ROCHESTER, NY (WXXI) – The new federal tax law means big changes for divorcing couples in 2019.
“Most matrimonial lawyers are going crazy trying to wrap up the cases they have pending before the end of the year,” said Rochester attorney Brian Barney.
Starting January 1, divorcing couples have to comply with a new federal tax law regarding alimony payments. People who pay alimony to a former spouse will no longer be able to deduct those payments from their taxes, and the spouse who receives the payments will no longer have to declare them as income.
Barney says it’s not yet clear whether judges will allow lower alimony payments to offset the lost tax deduction, and he thinks the confusion will result in more litigation.
“In the wealthy cases, we won’t have an issue,” said Barney. “In the cases where you have two spouses and one earns $75,000 or $80,000 and the other earns $30,000, we’re gonna have issues.”
Certified Public Accountant David Young thinks the new tax law will hurt many families economically. “The only one that benefits that I can see is the government,” he said.
In addition to the loss of a tax deduction for the alimony payer, Young says the new tax code presents a disadvantage to the spouse who receives alimony.
“Historically, if you’re the recipient of alimony and this was your only source of income, you could have put that money into an IRA and saved for your retirement.

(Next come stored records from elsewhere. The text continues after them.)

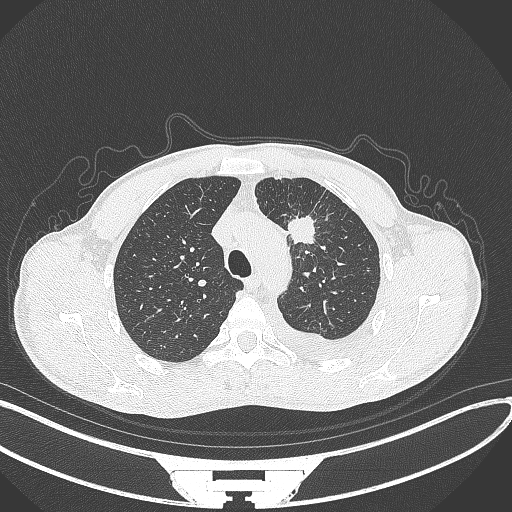
Chest CT, one axial slice. Slice 259 of 371 in the series (ordered by position). Lung window (W 1500 / L -600 HU). 1 mm slice thickness. 512 × 512 image matrix, field of view 400 × 400 mm. Male patient, age 49 years. From the clinical record (not read from this slice): clinical TNM (as recorded): T1c N1 M1.
Annotated regions visible in this slice (bounding box drawn by a radiologist):
- lung tumour (recorded histology: adenocarcinoma): bounding box [x1, y1, x2, y2] px = [287, 208, 320, 250]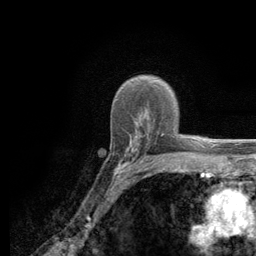
Breast MRI (dynamic contrast-enhanced), one axial slice. Slice 85 of 134 in the series (ordered by position). Cropped to one breast. Dynamic contrast-enhanced series, time point 2 of 6 at this slice position (early post-contrast). 3 T. TE 2.8 ms, TR 7.8 ms. 256 × 256 image matrix, field of view 170 × 170 mm. Female patient.
Annotated regions visible in this slice (semi-automatic segmentation, software-assisted and operator-edited):
- enhancing-tissue mask used for the functional tumour volume (all voxels passing the contrast-enhancement thresholds inside the analysis volume; usually the tumour): bounding box <113,129,186,180> (left, top, right, bottom; pixels)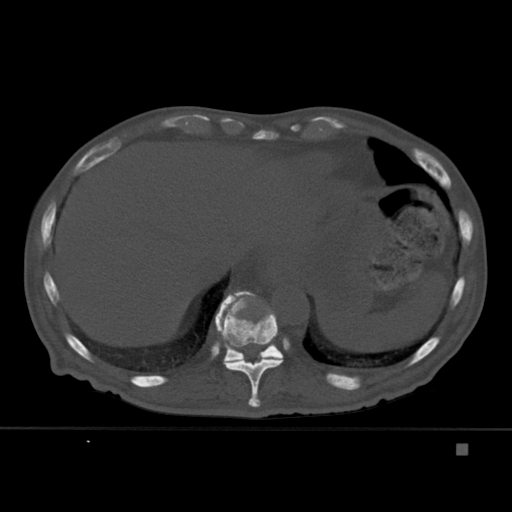
CT including the spine, one axial slice. Slice 227 of 451 in the series (ordered by position). Bone window (W 1800 / L 400 HU). 1.5 mm slice thickness. 512 × 512 image matrix, field of view 378 × 378 mm. Patient: male, 75 years. Case-level facts recorded for this patient, not image findings: primary cancer: prostate.
Outlined on this slice (semi-automatic segmentation, software-assisted and operator-edited):
- T10 vertebra: bounding box (x1, y1, x2, y2) in pixels: (215, 290, 283, 408)
- T11 vertebra: (215, 296, 284, 363)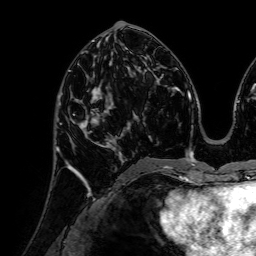
Breast MRI (dynamic contrast-enhanced), one axial slice. Position 34 of 72 along the scan axis. Cropped to one breast. Dynamic contrast-enhanced series, time point 2 of 7 at this slice position (early post-contrast). 1.5 T. TE 2.6 ms, TR 5.2 ms. 2.5 mm slice thickness. 256 × 256 image matrix, field of view 225 × 225 mm. Female patient.
Structures marked on this image (semi-automatically segmented with operator editing):
- enhancing-tissue mask used for the functional tumour volume (all voxels passing the contrast-enhancement thresholds inside the analysis volume; usually the tumour): bounding box (x1, y1, x2, y2) in pixels: (68, 86, 120, 152)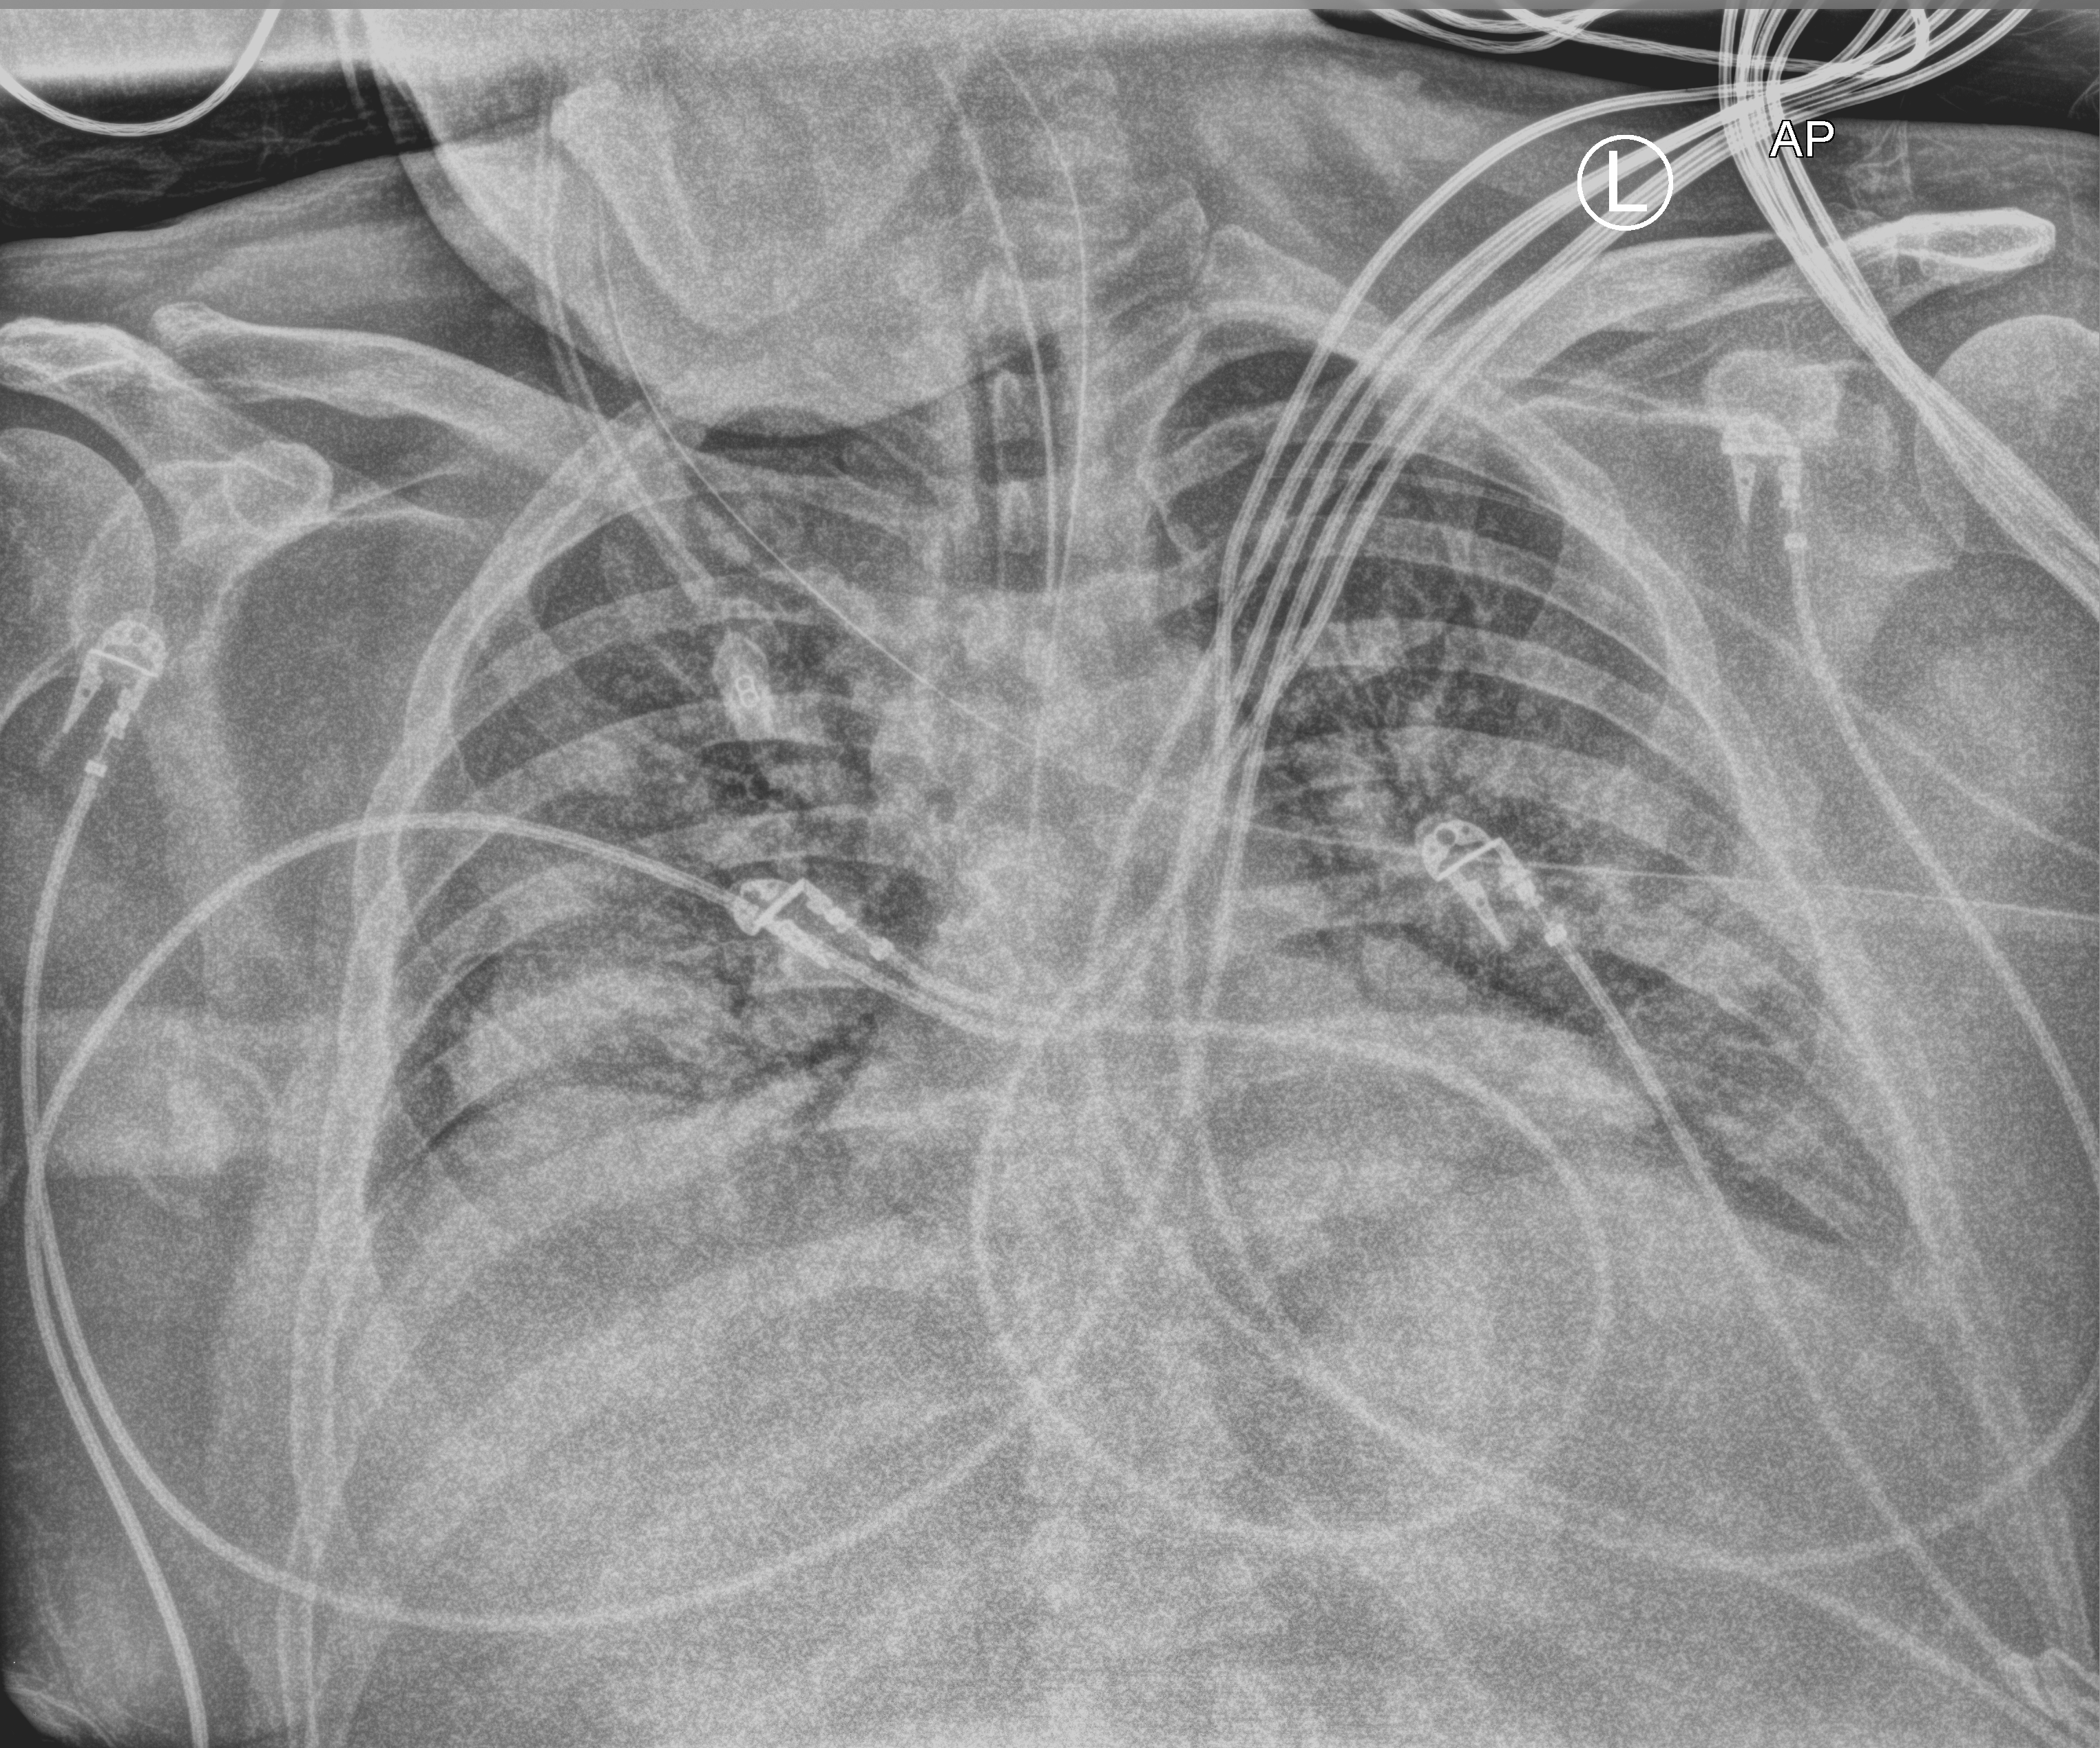
Bedside chest radiograph (computed radiography). Patient hospitalised with COVID-19; male, aged 18–59 years.
Admission-level facts for this patient (not findings on this image; timing relative to this image not recorded): admitted to intensive care during this hospital stay: yes; mechanically ventilated during this hospital stay: yes; length of hospital stay: 80 days.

Now, under the new rules, if you’re receiving (alimony) but you’re not receiving it as income, you cannot fund an IRA.”
Barney foresees more expensive divorces as another consequence of the new law. He says tax experts may be called in to testify, adding another layer of expense. He also expects more litigation over the issue of alimony payments unless, as he terms it, common sense sets in.
“Common sense is difficult when both parties are struggling to live on less than they had in a common household.”
Barney said he’s not sure judges themselves know how they will interpret the new law.